Daniel Craig takes over the role of James Bond for the final time this month in the long-awaited No Time to Die, which opens in theatres on October 8. But where would his fifth film rank among the greatest in the franchise? The films have swung widely between brutal realism and campy indulgence over the decades, often reflecting antiquated attitudes about women and reacting to contemporary cinematic trends — from Cold War intrigue to kung-fu fighting to CGI marvels.
1. Goldfinger (1964):
Goldfinger, the third Bond film and unquestionably the series’ first blockbuster, would set the standard for all subsequent 007 films. It features some of the most famous supervillains, henchmen, Bond girls, theme songs, cars, and horrible deaths in the franchise’s history – remember Bond girl Jill Masterson suffocating from being smeared in gold paint?
2. Casino Royale (2006):
After a decade or so of frivolous material, the band returns to its roots with this grim relaunch, which ditches the gadgets, corny humor, and sexual gags. Craig plays James Bond at the start of his career as Agent 007, and his assignment involves a high-stakes poker game at the titular casino in Montenegro against criminal financier Le Chiffre.

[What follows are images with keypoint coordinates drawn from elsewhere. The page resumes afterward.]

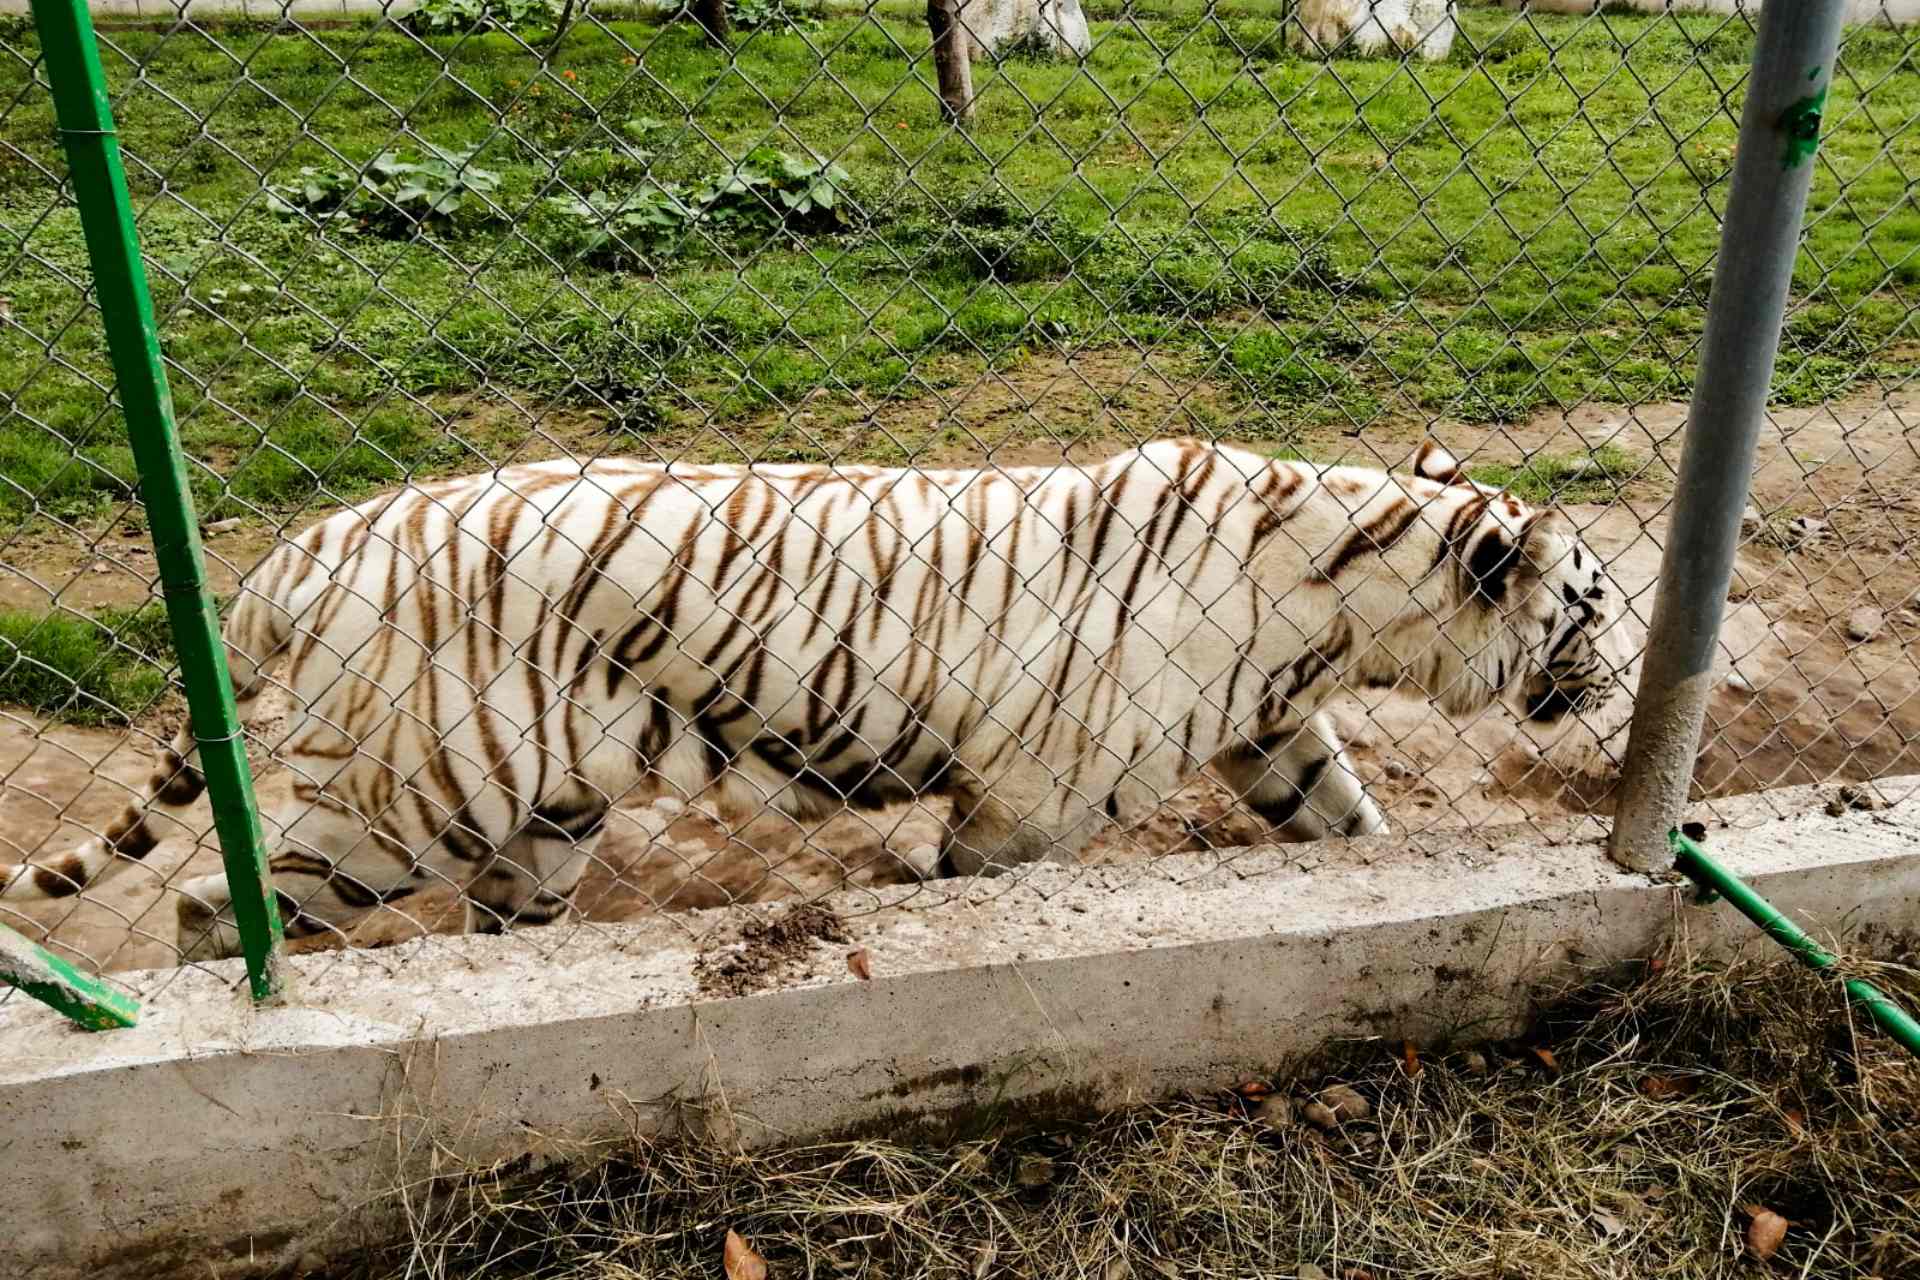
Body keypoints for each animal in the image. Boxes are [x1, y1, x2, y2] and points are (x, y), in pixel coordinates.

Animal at [0, 438, 1629, 961]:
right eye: (1599, 602)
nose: (1622, 674)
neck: (1342, 604)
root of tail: (307, 543)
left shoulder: (1270, 729)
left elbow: (1346, 827)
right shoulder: (1031, 797)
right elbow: (974, 886)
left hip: (542, 815)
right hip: (412, 797)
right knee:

3. From Russia With Love (1963):
Connery listed this second Bond picture as his favorite in the series, and it’s easy to understand why: It’s a stripped-down affair, free of the campy contrivances that would come to define the following several decades of 007 movies, and it feels more like a realistic Cold War thriller.
4. Skyfall (2012):
Craig’s third Bond outing had prestige written all over it: it was directed by Oscar-winner Sam Mendes and costarred two other Academy Award winners, Judi Dench as MI6 director M and Javier Bardem as Raoul Silva, a former MI6 agent turned cyber-terrorist.
5. On Her Majesty’s Secret Service (1969):
When Lazenby was hired to replace Sean Connery, he was an Australian model with no acting experience, but he did a fine job in his one and only role as Bond.